Research Methodology and Analysis

The scientific study, conducted in Hangzhou, used advanced machine learning techniques, specifically Shapley additive explanations (SHAP), to analyse the complex dynamics of food outlets [1]. The research encompassed an extensive dataset of 4,328 urban neighbourhoods, with researchers precisely mapping the closure of different types of food shops [1].

Notable Findings

The analysis revealed a remarkable difference in closure percentages between healthy and unhealthy food outlets.

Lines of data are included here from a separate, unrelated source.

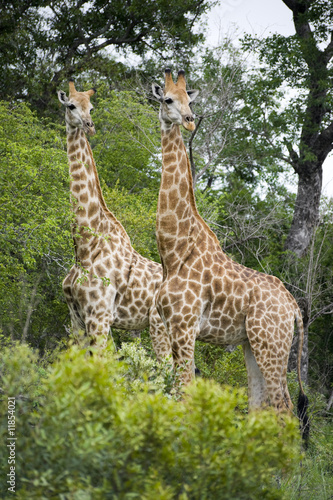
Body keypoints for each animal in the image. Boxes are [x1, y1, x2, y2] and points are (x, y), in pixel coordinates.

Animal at [56, 80, 171, 358]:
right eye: (71, 105)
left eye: (92, 108)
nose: (89, 125)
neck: (85, 247)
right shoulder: (77, 319)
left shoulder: (99, 316)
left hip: (159, 327)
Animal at [152, 68, 308, 424]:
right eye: (167, 99)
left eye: (190, 101)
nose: (189, 121)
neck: (174, 250)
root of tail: (293, 306)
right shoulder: (168, 325)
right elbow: (173, 390)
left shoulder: (184, 326)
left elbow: (183, 392)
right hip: (252, 344)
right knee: (260, 404)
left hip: (270, 343)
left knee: (284, 407)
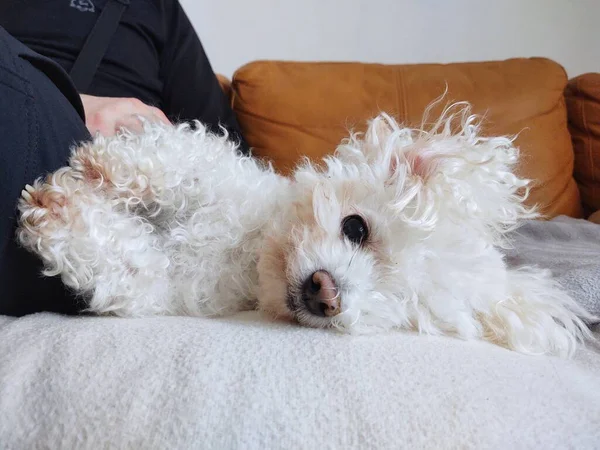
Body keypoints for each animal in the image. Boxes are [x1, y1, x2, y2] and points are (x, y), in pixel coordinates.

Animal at [17, 103, 596, 356]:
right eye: (356, 227)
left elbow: (131, 267)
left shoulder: (176, 285)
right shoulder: (218, 176)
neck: (245, 252)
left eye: (400, 309)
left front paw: (59, 209)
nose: (326, 295)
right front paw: (107, 165)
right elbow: (182, 159)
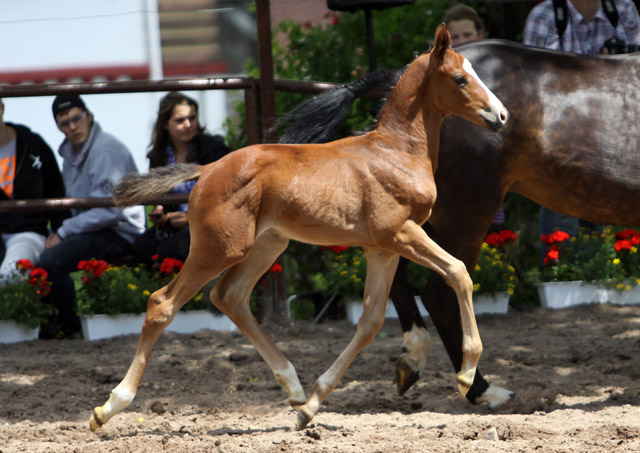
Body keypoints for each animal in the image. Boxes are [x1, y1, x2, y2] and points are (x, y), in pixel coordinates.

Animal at [87, 25, 508, 430]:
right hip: (220, 248)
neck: (396, 152)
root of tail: (205, 170)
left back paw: (294, 388)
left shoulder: (382, 248)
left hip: (267, 245)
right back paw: (108, 407)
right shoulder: (401, 234)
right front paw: (467, 376)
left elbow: (371, 322)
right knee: (163, 303)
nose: (502, 116)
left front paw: (311, 407)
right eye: (459, 78)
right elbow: (459, 273)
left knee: (230, 296)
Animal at [282, 38, 640, 406]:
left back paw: (413, 361)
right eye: (460, 79)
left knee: (399, 277)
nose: (500, 115)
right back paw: (479, 387)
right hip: (465, 215)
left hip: (415, 221)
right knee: (440, 293)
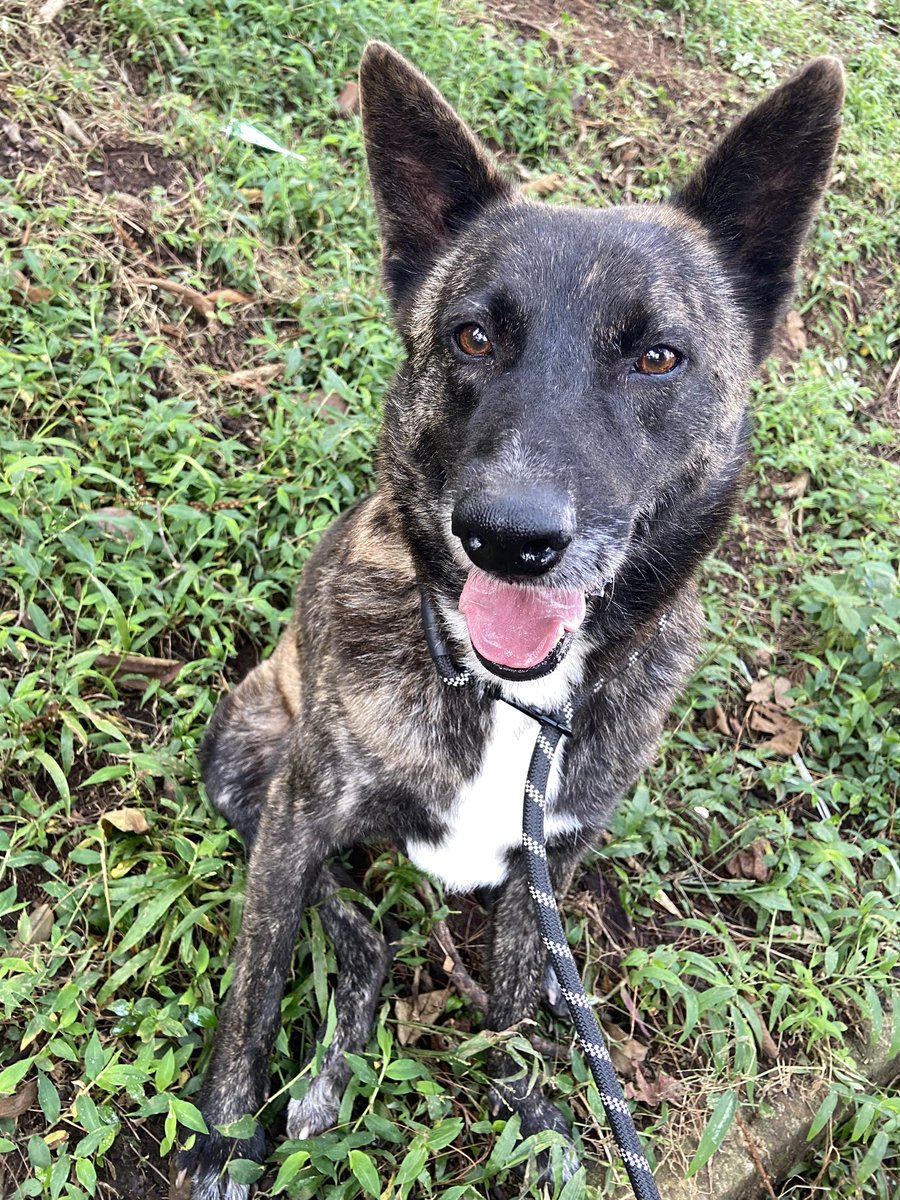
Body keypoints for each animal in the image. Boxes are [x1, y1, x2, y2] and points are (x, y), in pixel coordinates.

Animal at [182, 41, 844, 1198]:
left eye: (658, 357)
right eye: (473, 336)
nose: (508, 537)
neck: (508, 695)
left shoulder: (554, 863)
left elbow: (517, 1009)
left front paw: (531, 1115)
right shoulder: (298, 820)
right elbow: (250, 1000)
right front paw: (223, 1135)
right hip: (249, 762)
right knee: (356, 932)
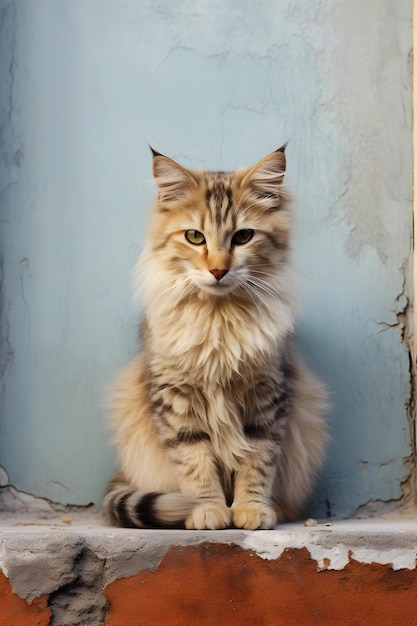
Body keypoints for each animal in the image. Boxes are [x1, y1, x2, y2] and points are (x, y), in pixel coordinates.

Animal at [102, 145, 326, 528]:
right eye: (195, 237)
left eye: (243, 237)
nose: (218, 270)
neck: (219, 319)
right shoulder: (176, 402)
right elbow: (196, 466)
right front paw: (206, 511)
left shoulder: (266, 400)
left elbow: (257, 463)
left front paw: (251, 510)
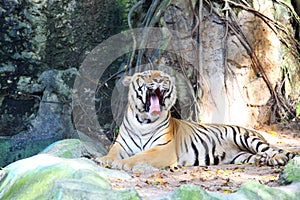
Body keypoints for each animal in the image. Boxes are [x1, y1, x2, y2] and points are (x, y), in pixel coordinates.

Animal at [95, 70, 296, 170]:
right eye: (146, 75)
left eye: (164, 77)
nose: (160, 80)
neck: (144, 120)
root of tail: (257, 133)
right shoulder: (121, 145)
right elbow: (112, 153)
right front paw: (102, 159)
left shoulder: (163, 150)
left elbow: (140, 156)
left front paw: (121, 163)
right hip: (240, 155)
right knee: (254, 156)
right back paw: (261, 160)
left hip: (247, 138)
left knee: (273, 150)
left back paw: (276, 159)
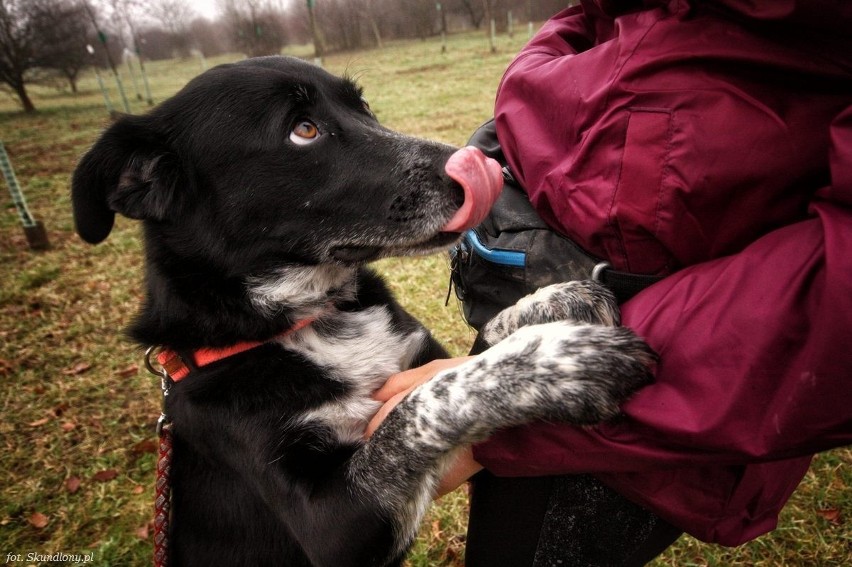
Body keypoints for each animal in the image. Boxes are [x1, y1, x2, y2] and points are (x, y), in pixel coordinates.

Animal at [70, 54, 652, 567]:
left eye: (363, 106)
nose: (487, 165)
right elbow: (420, 405)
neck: (314, 316)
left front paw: (556, 302)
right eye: (302, 130)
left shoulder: (420, 355)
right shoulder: (333, 524)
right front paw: (559, 363)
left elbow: (476, 346)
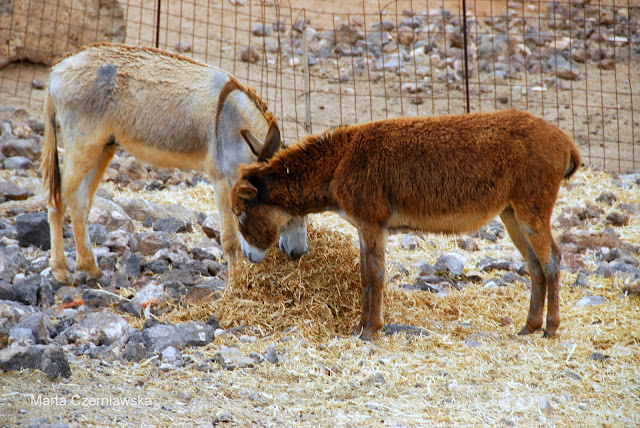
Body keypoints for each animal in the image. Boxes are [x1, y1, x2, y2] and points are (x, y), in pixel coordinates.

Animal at [41, 43, 308, 285]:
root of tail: (56, 70)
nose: (299, 253)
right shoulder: (222, 180)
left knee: (80, 202)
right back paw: (61, 271)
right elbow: (230, 241)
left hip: (105, 146)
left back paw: (91, 269)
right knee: (57, 200)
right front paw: (234, 288)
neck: (233, 123)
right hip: (84, 145)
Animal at [231, 109, 581, 340]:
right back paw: (530, 326)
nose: (248, 257)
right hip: (511, 214)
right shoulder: (364, 226)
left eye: (238, 212)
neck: (339, 162)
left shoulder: (372, 222)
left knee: (552, 261)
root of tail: (565, 140)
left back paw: (551, 328)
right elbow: (365, 275)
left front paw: (370, 331)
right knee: (535, 265)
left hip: (531, 211)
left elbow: (374, 275)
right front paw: (361, 326)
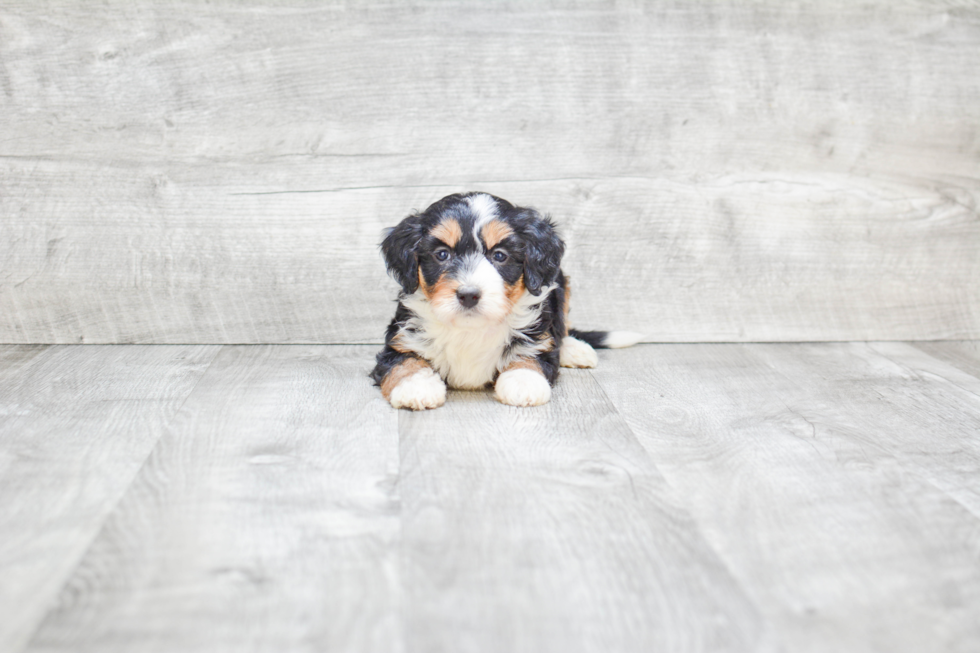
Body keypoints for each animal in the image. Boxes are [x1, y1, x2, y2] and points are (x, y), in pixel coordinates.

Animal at [372, 191, 640, 410]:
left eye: (500, 256)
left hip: (560, 282)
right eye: (442, 254)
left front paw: (523, 381)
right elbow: (404, 362)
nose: (469, 295)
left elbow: (531, 354)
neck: (471, 328)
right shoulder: (400, 340)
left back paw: (575, 350)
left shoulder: (537, 335)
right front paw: (416, 387)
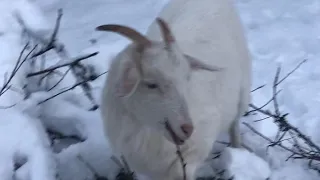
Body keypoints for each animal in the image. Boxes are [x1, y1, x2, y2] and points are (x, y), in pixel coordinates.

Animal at [96, 0, 251, 179]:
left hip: (243, 90)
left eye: (187, 78)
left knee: (235, 124)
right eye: (151, 84)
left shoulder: (194, 151)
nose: (187, 129)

Healthy food outlets were significantly more severely impacted by closures, while fast-food restaurants showed the lowest closure rate [1]. This trend is not limited to Hangzhou but was also observed in cities such as Beijing, Hong Kong, New York, Detroit, Seattle, Chicago, Seoul, and Tallahassee [1].

Research Background

The research was made possible by funding from the National Natural Science Foundation of China, with specific grants 42171203 and 41771167 [1]. Additionally, it was supported by the Good Food Fund Hangzhou Food Environment Research Project, with special thanks to researchers Huiyu Ouyang and Zhaomin Tong [1].

Broader Implications

The study highlights the critical role of spatial factors in neighbourhood shop closures, a trend that became particularly visible after the COVID-19 pandemic [1]. The researchers emphasise that existing studies often overlooked the differentiation between ‘healthy’ and ‘unhealthy’ food outlets [1].